**Task prompt**
Transcribe the records below in full; pictures stay out of the copy.

**Data records**
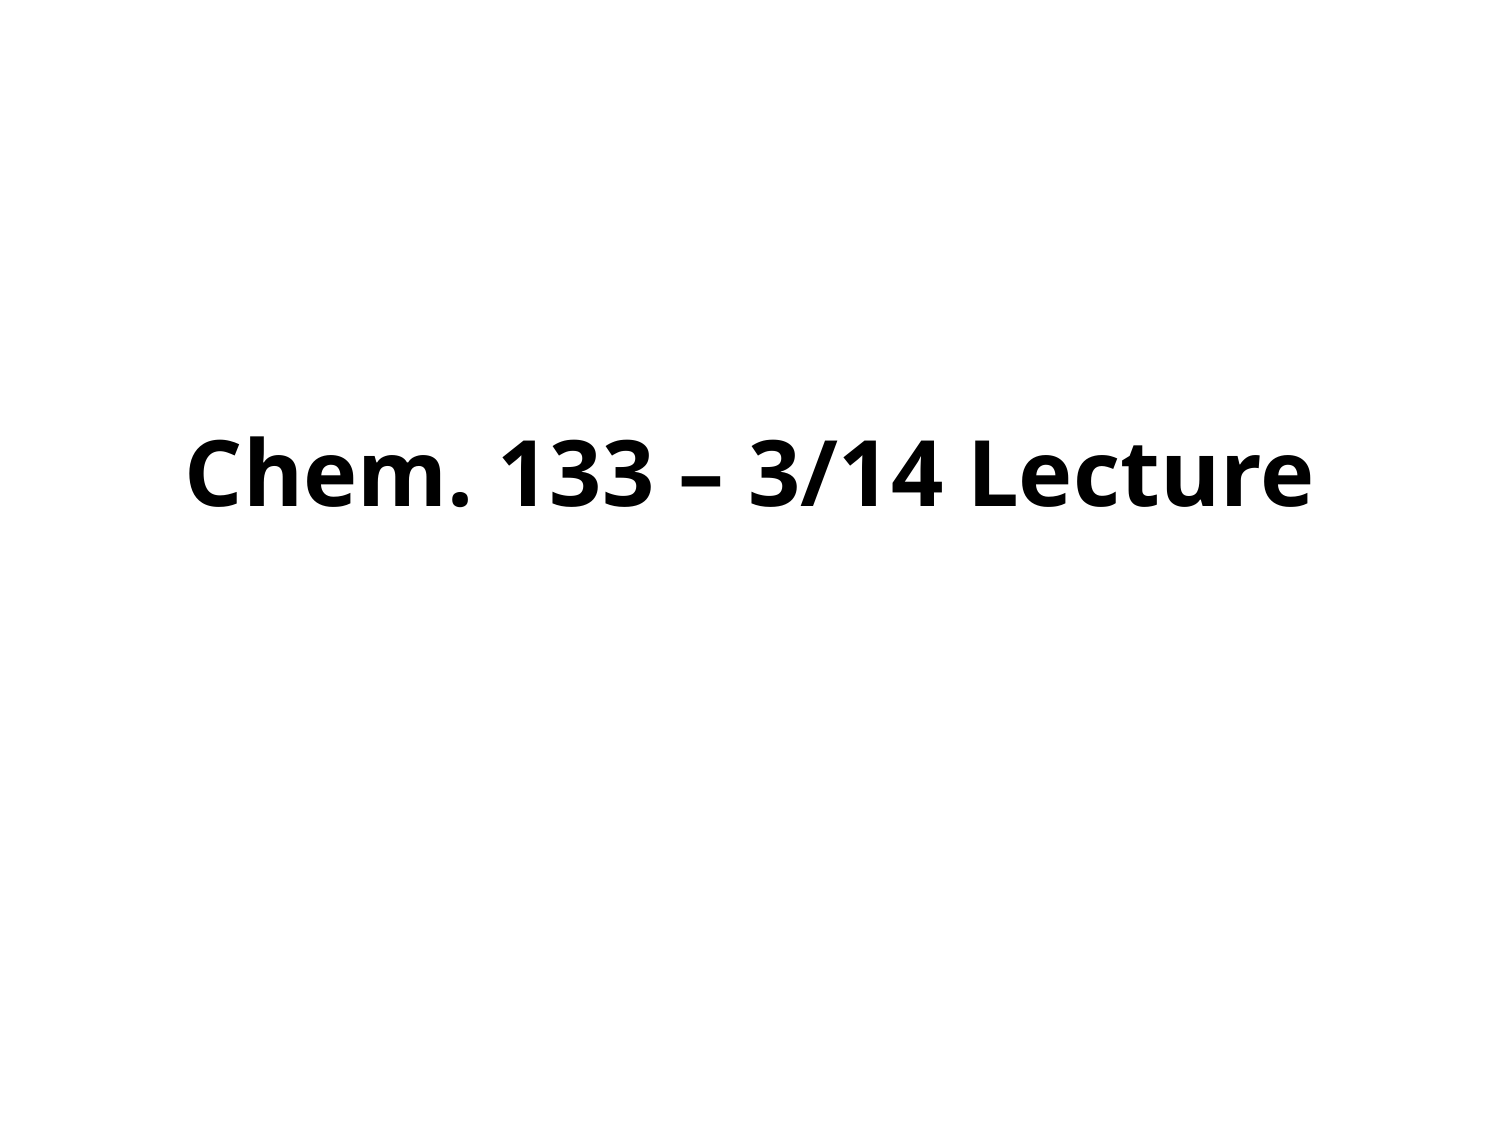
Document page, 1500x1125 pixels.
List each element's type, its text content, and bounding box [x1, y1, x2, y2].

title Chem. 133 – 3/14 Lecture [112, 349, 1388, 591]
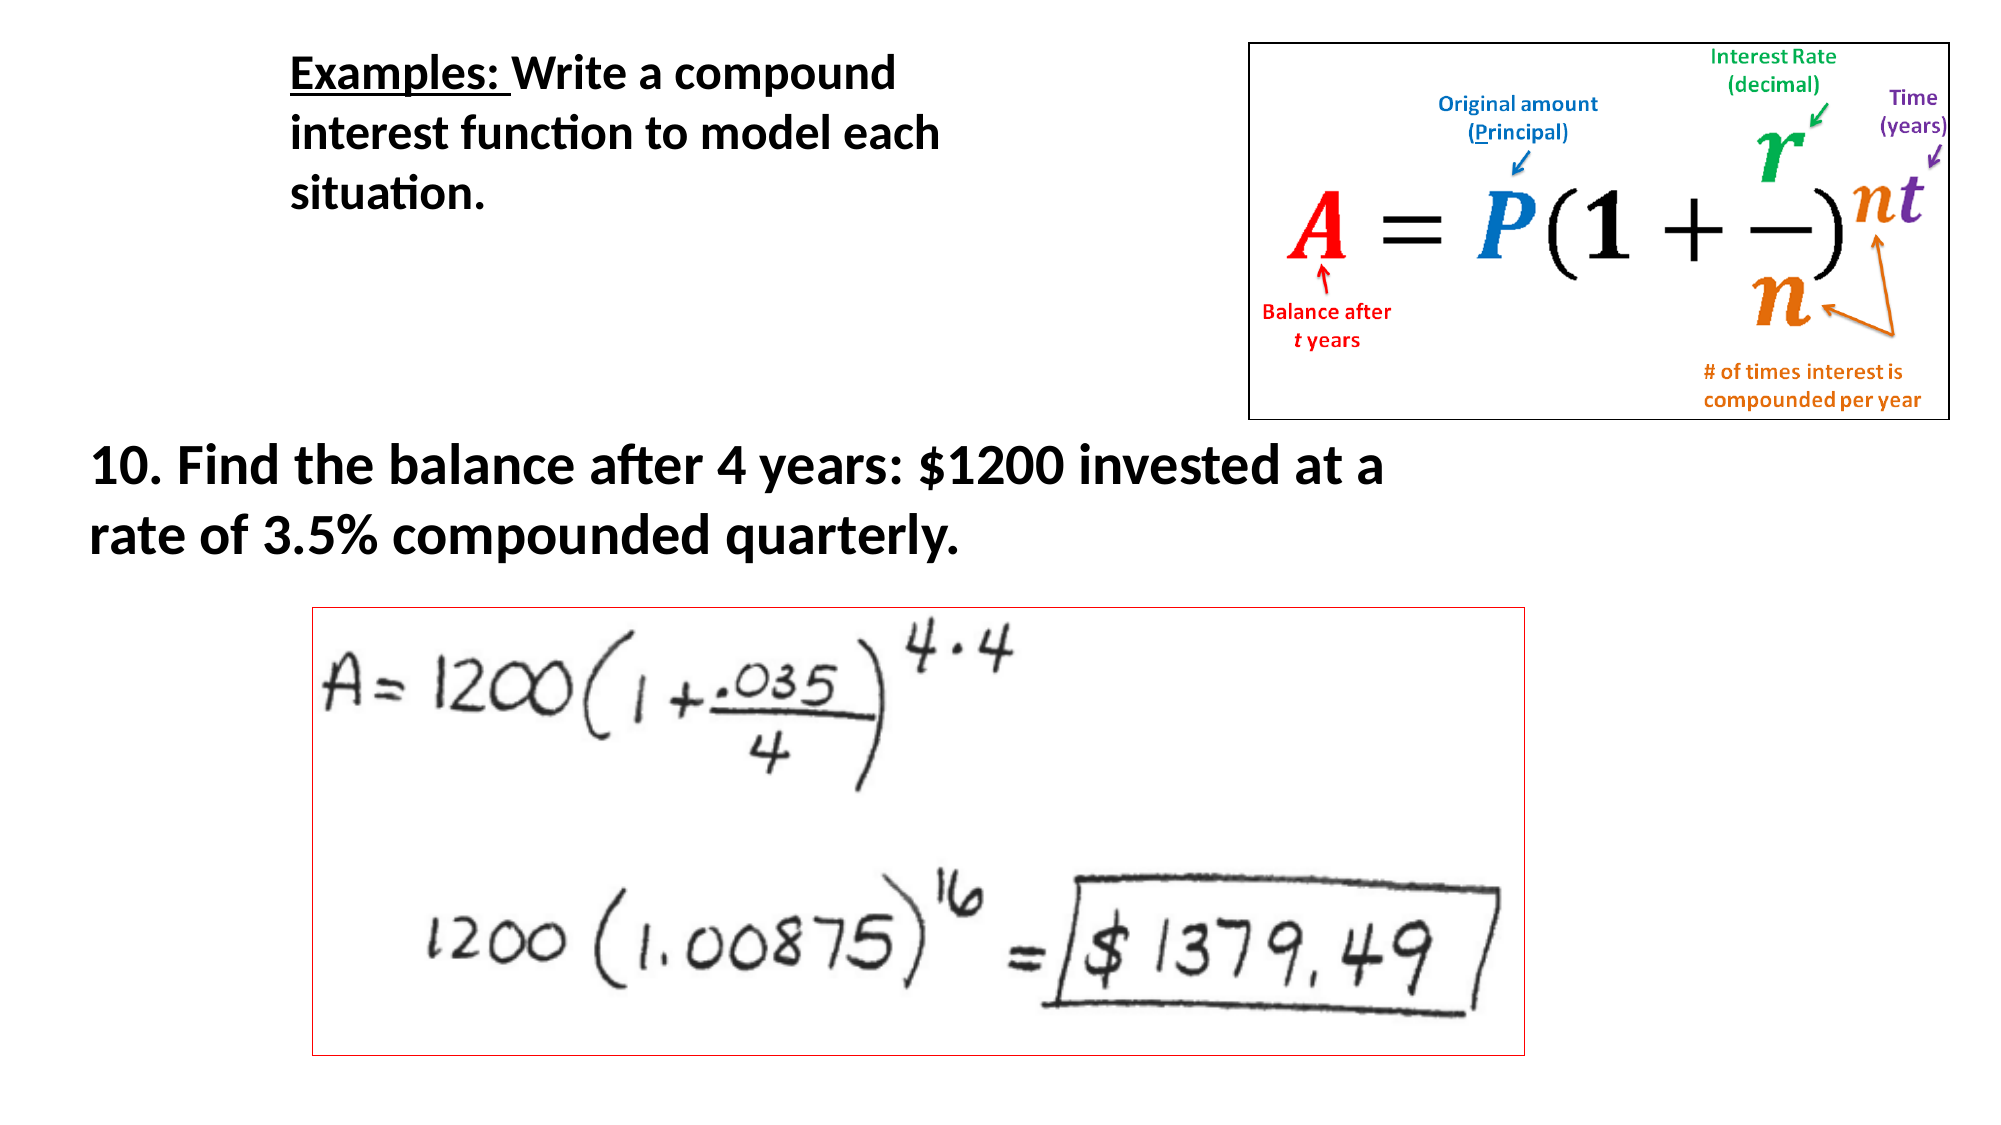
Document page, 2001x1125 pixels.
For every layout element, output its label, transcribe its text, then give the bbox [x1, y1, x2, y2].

**Completed exercise**
Document page, 1500x1125 pixels.
List each element's type, its text content, and bounding box [x1, y1, x2, y2].

title Chem. 133 – 3/14 Lecture [112, 349, 1388, 591]
Document page, 2001x1125 pixels.
For every layout element, output its label, transcribe its text, then give the bbox [x1, y1, x2, y2].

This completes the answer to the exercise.